Movie Review
Look At Me
2004
Director: Agnes Jaoui
Cast: Marilou Berry, Jean-Pierre Bacri
A-


the most enjoyable thing about Look At Me, writer-director Agnès Jaoui's beautiful new French film, is the story itself. Sure, it’s not especially original, inventive or quirky. It is not heart-rending, bone-chilling, or action-packed. But it is thoroughly engaging. The narrative twists steadily but delicately forward from minute one through to minute 111, in a manner that appears—well, how else to say this?—perfectly natural. In other words, while exquisitely and intricately plotted, Look At Me, bears no evidence of its plotters. Mon Dieu!

The film features Lolita Cassard (Marilou Berry): 20 years old, overweight, good-hearted, an aspiring singer with a beautiful voice. Everyone wants something from Lolita’s father Etienne Cassard (Jean-Pierre Bacri), a famous, wealthy, respected novelist and powerful publisher who also happens to be a self-obsessed and often-uncaring scowler. She hates him (and her beautiful stepmother) yet remains desperate for the attention and approval that he’ll never give. Enter Lolita’s trusted mentor, her voice teacher Sylvia (Jaoui). Sylvia’s husband Pierre (Laurent Grévill), meanwhile, is a struggling author for whom an acquaintance with Etienne would do an awful lot of good.


"So the halibut gave you the runs, huh? I guess I'll stay away from the fish, then..."

What proceeds in Look at Me is a touching portrait of people trying, and yearning terribly, to connect. But when they fail continually through most of the film to do just that, it is interpreted by most not as a sign of fate’s heavy hand, but instead, as simply another reason to keep on trying. As a result, the film allows for a delicate balance—stark realism blends seamlessly with a warm humanism.

The engine that drives all of Look At Me’s forward motion is its small constellation of complicated people wrapped up in complicated relationships. The half-dozen or so main characters that occupy our attention and jockey endlessly for one another’s, are all imperfect, full of worry, and prone to making more than a few lousy decisions. That is to say, they are human. While there may be some pretty nice folks and a few nasty jerks, there are no traditional heroes or villains here. Instead, they all struggle genuinely and so completely at life that it is hard not realize a simple truth: those we identify with can be quite the pain in the ass, too; those we love to hate deserve redemption, as well.


"They said they wouldn't publish those pictures, damn them!"

It is not insignificant, either, that most of the film’s characters are artists in one way or another. Lolita, the daughter, as a singer, is the young aspirant. Sylvia and Pierre, the couple, both have talent and experience, but feel as if they are stuck and muddied somewhere in the middle. Etienne, the father, as a writer, has reached the mountaintop, and can’t stand the view.

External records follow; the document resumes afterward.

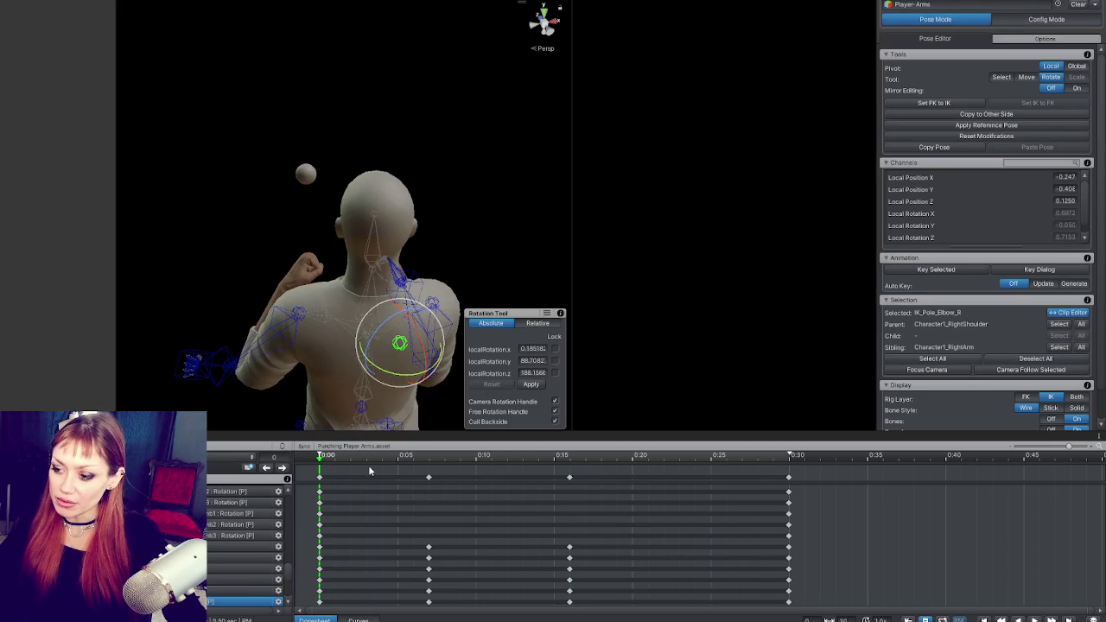
left_click(282, 467)
left_click(283, 467)
left_click(267, 467)
left_click(267, 468)
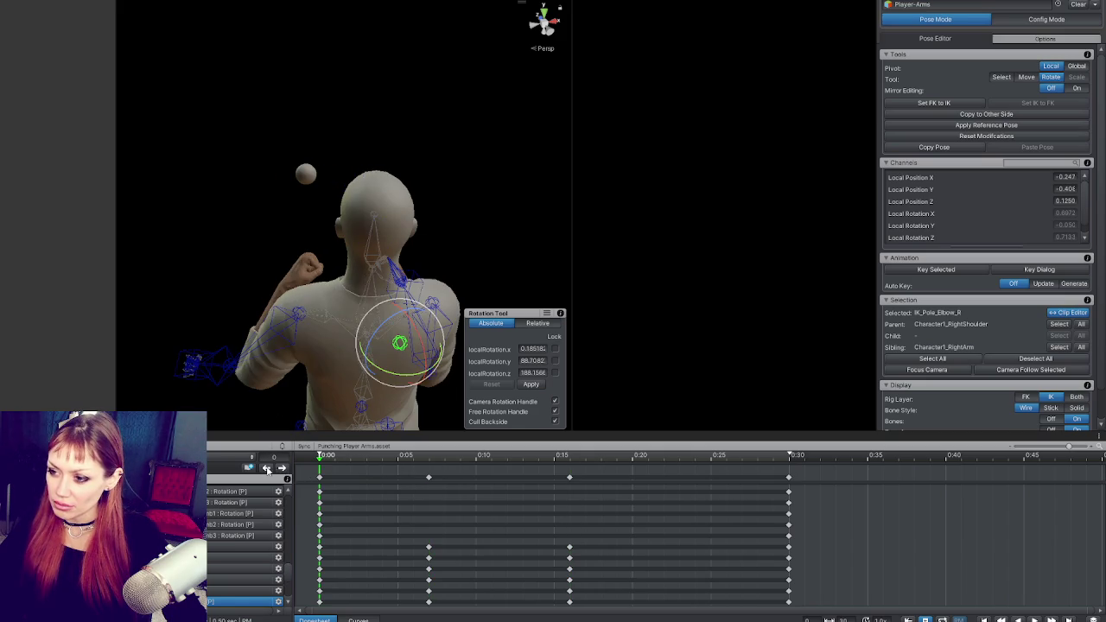
left_click(282, 467)
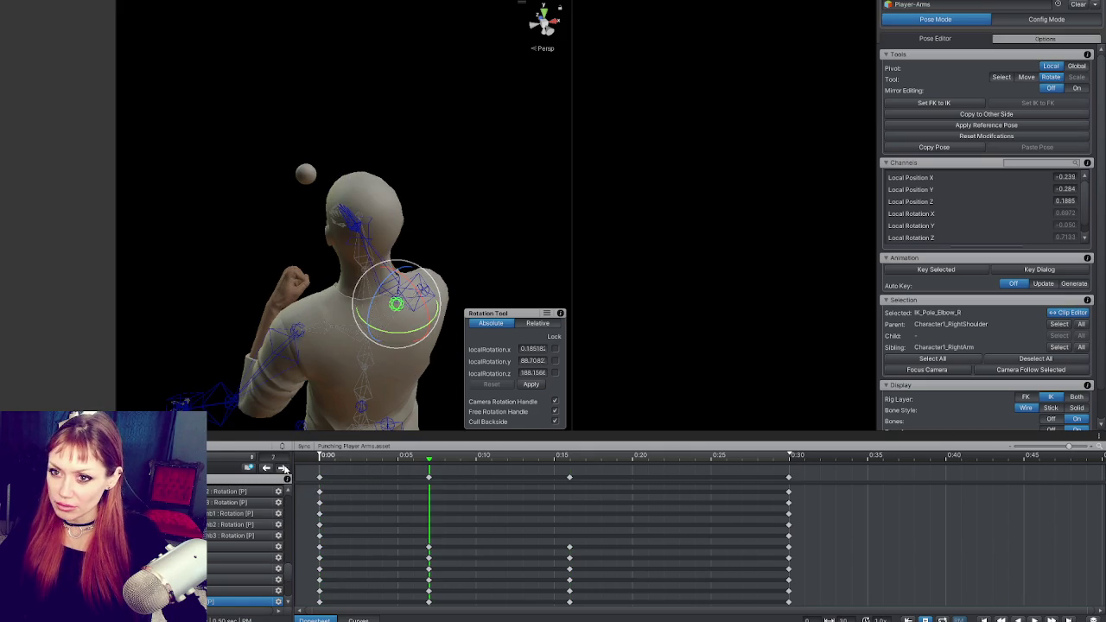
left_click(283, 467)
left_click(298, 175)
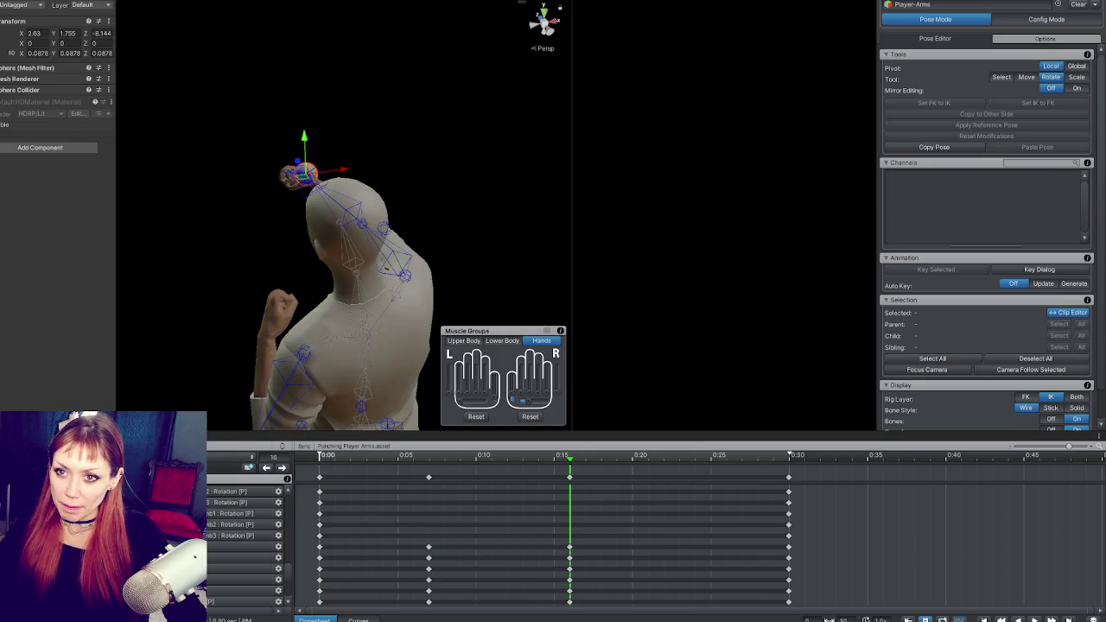
Drag the small sphere in toward the chest, rewind the clip to 0:00, and orbit around to check its placement.
left_click_drag(337, 130, 259, 173)
mouse_move(242, 223)
left_mouse_down()
mouse_move(290, 238)
mouse_move(322, 233)
mouse_move(252, 376)
left_mouse_up()
left_click(319, 456)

I couldn’t help but think of that brilliantly conceived Monty Python skit, “Novel Writing Live From Wessex” in which two color commentators analyze Thomas Hardy in the midst of crafting his latest work as if it were a baseball game: “Here on the first day of his new novel, [he] has crossed out the only word he has written so far, and he's gazing off into space. Oh, ohh, there he signed his name again!” “It looks like ‘Tess of the D'Urbervilles’ all over again.”

The skit illustrates the absurdity of trying to convey the creative process in tangible terms. Look At Me realizes this and wisely uses each’s artistic struggles, not as the crux of its personal conflict and not as some analog for the great human condition, but rather, for what it really is—an element of the character’s identity. They use their art as personal touchstones, to define success and divine acceptance. Art, here, is not a filter through which one examines the drama; it is an inextricable part of that drama.